Task goal — The answer must be an exact copy of the entries that follow, with all images removed.

:: Information shown

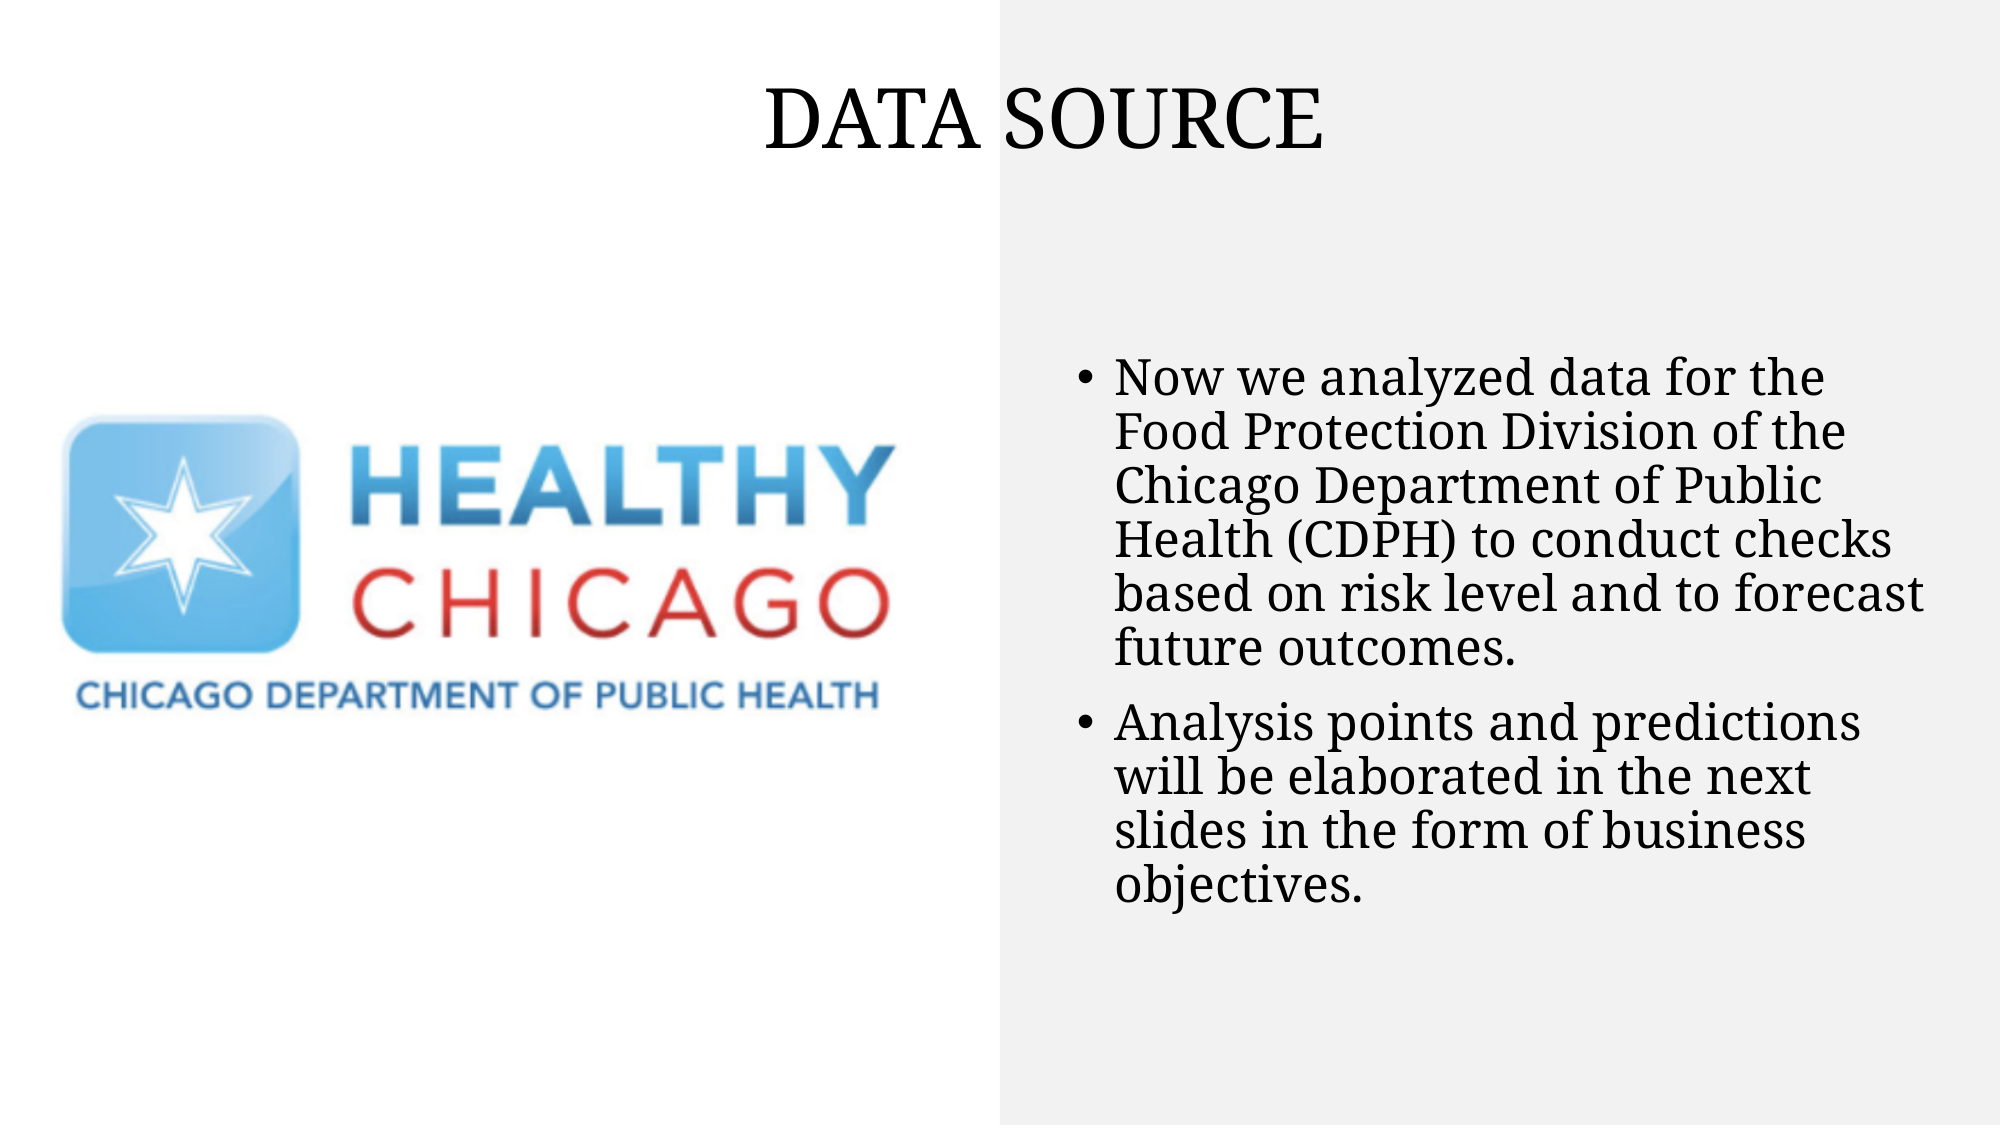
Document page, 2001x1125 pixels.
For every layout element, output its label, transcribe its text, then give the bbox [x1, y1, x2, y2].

list Now we analyzed data for the Food Protection Division of the Chicago Department of Public Health (CDPH) to conduct checks based on risk level and to forecast future outcomes. Analysis points and predictions will be elaborated in the next slides in the form of business objectives. [1061, 344, 1955, 905]
text_box [999, 0, 2000, 1125]
picture [49, 403, 903, 722]
text_box DATA SOURCE [436, 37, 1653, 206]
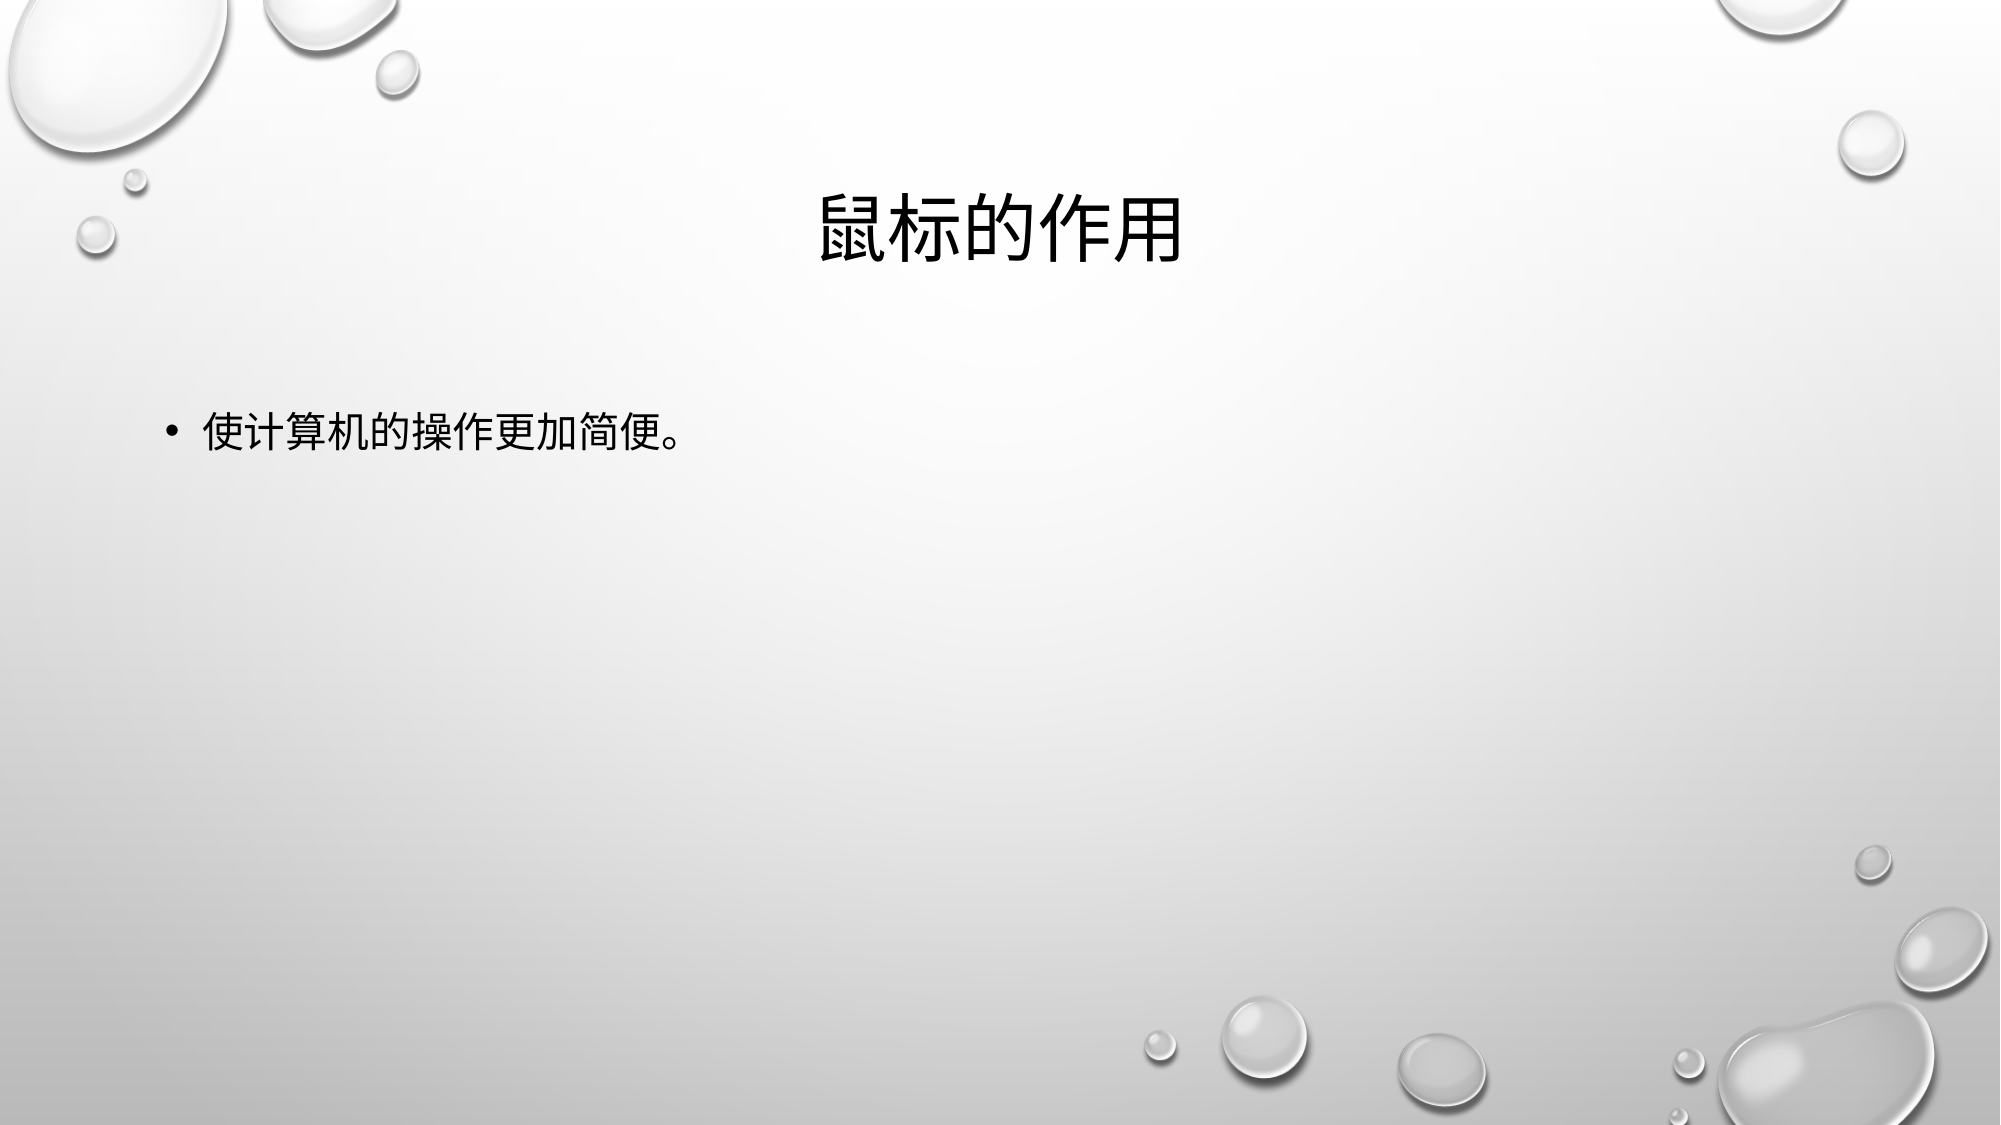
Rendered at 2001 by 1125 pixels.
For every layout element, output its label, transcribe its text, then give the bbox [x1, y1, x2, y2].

list 使计算机的操作更加简便。 [149, 388, 1850, 950]
picture [0, 0, 2000, 1125]
title 鼠标的作用 [149, 101, 1851, 364]
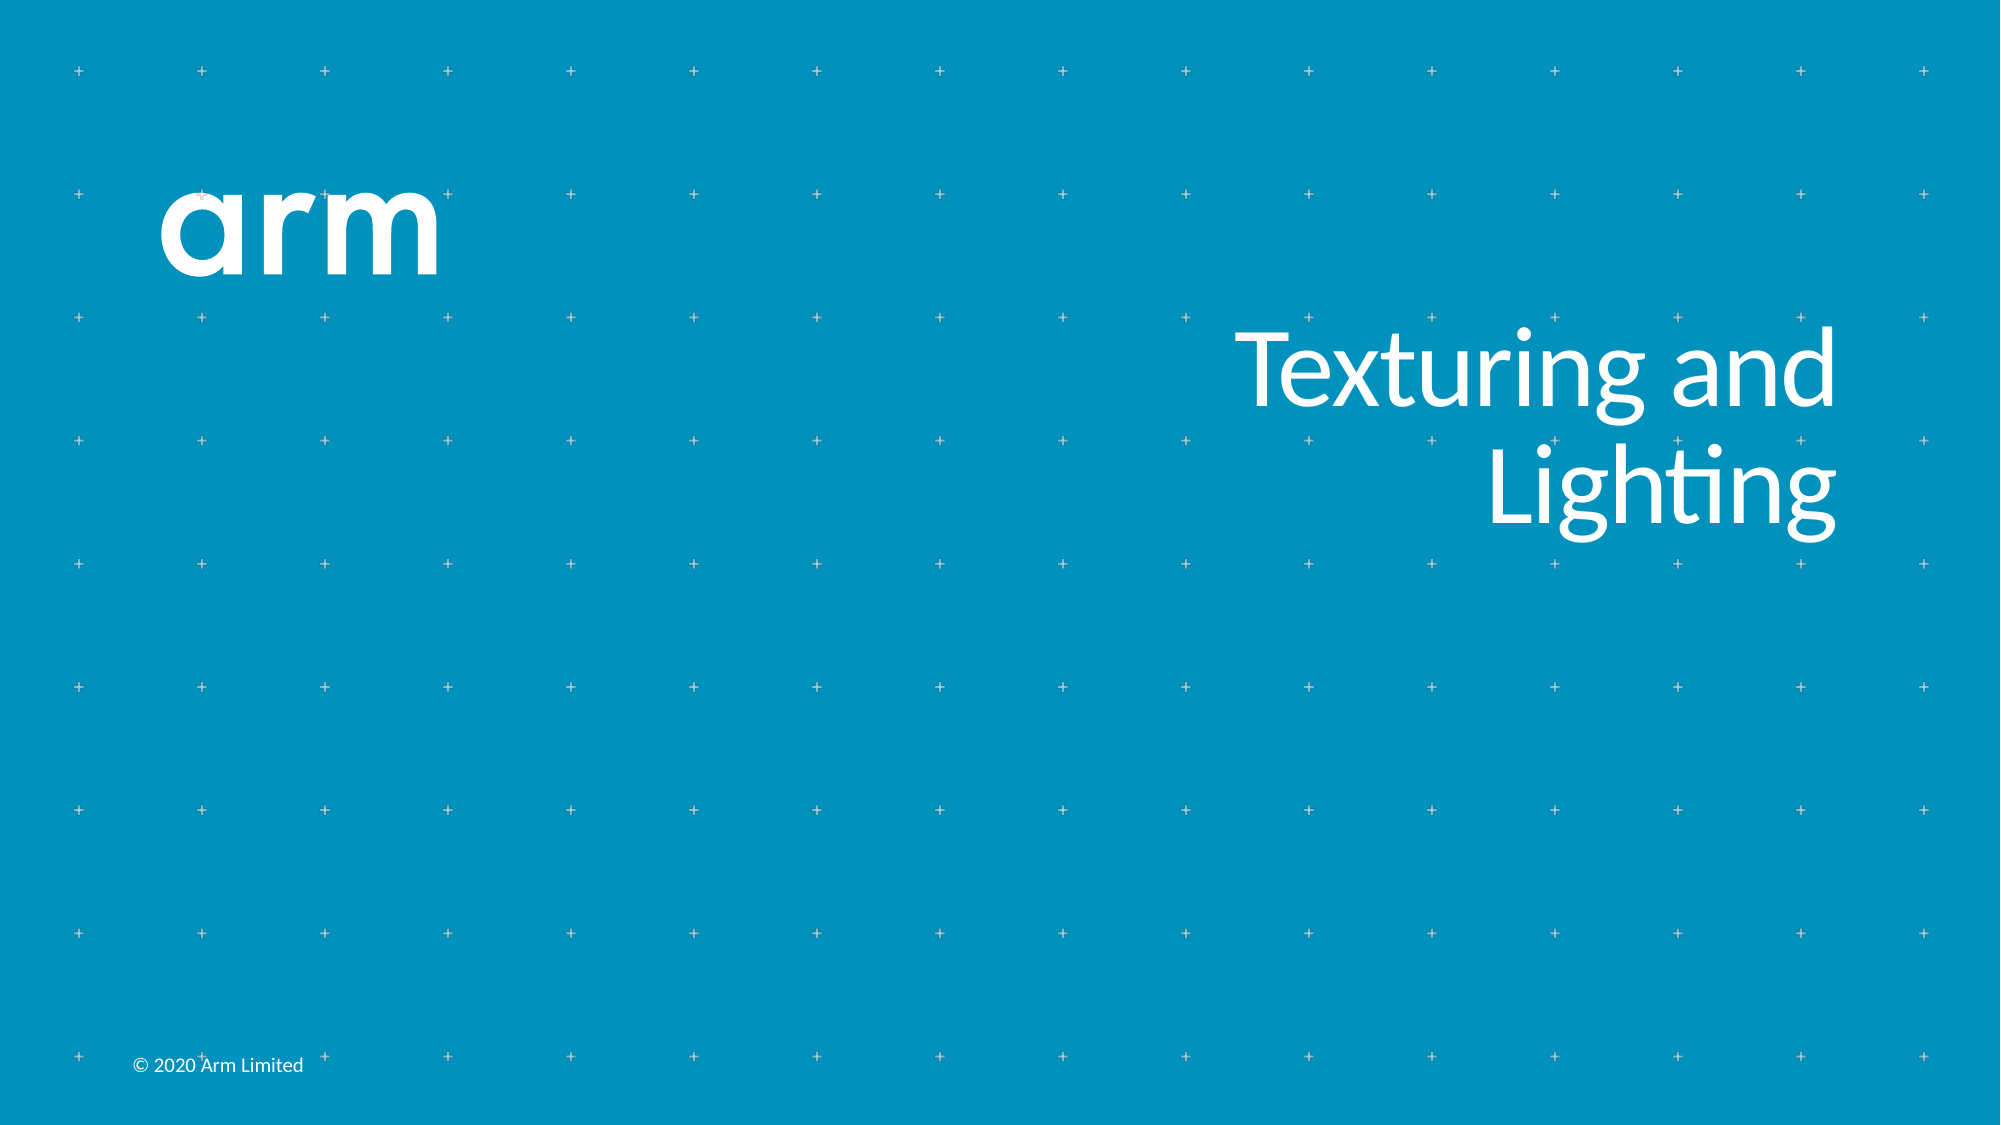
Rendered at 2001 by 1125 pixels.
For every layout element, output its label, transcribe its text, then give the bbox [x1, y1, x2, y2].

title Texturing and Lighting [999, 313, 1839, 563]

::::

Answer section —
Document page, 2001x1125 pixels.
For every layout element, output its label, transcribe its text, then give the bbox [x1, y1, x2, y2].

list Now we analyzed data for the Food Protection Division of the Chicago Department of Public Health (CDPH) to conduct checks based on risk level and to forecast future outcomes. Analysis points and predictions will be elaborated in the next slides in the form of business objectives. [1061, 344, 1955, 905]
text_box [999, 0, 2000, 1125]
picture [49, 403, 903, 722]
text_box DATA SOURCE [436, 37, 1653, 206]
Rendered at 2001 by 1125 pixels.
For every layout element, output its label, transcribe its text, then give the bbox [x1, y1, x2, y2].

list 使计算机的操作更加简便。 [149, 388, 1850, 950]
picture [0, 0, 2000, 1125]
title 鼠标的作用 [149, 101, 1851, 364]
Rendered at 2001 by 1125 pixels.
For every layout element, output its label, transcribe its text, then give the bbox [x1, y1, x2, y2].

title Texturing and Lighting [999, 313, 1839, 563]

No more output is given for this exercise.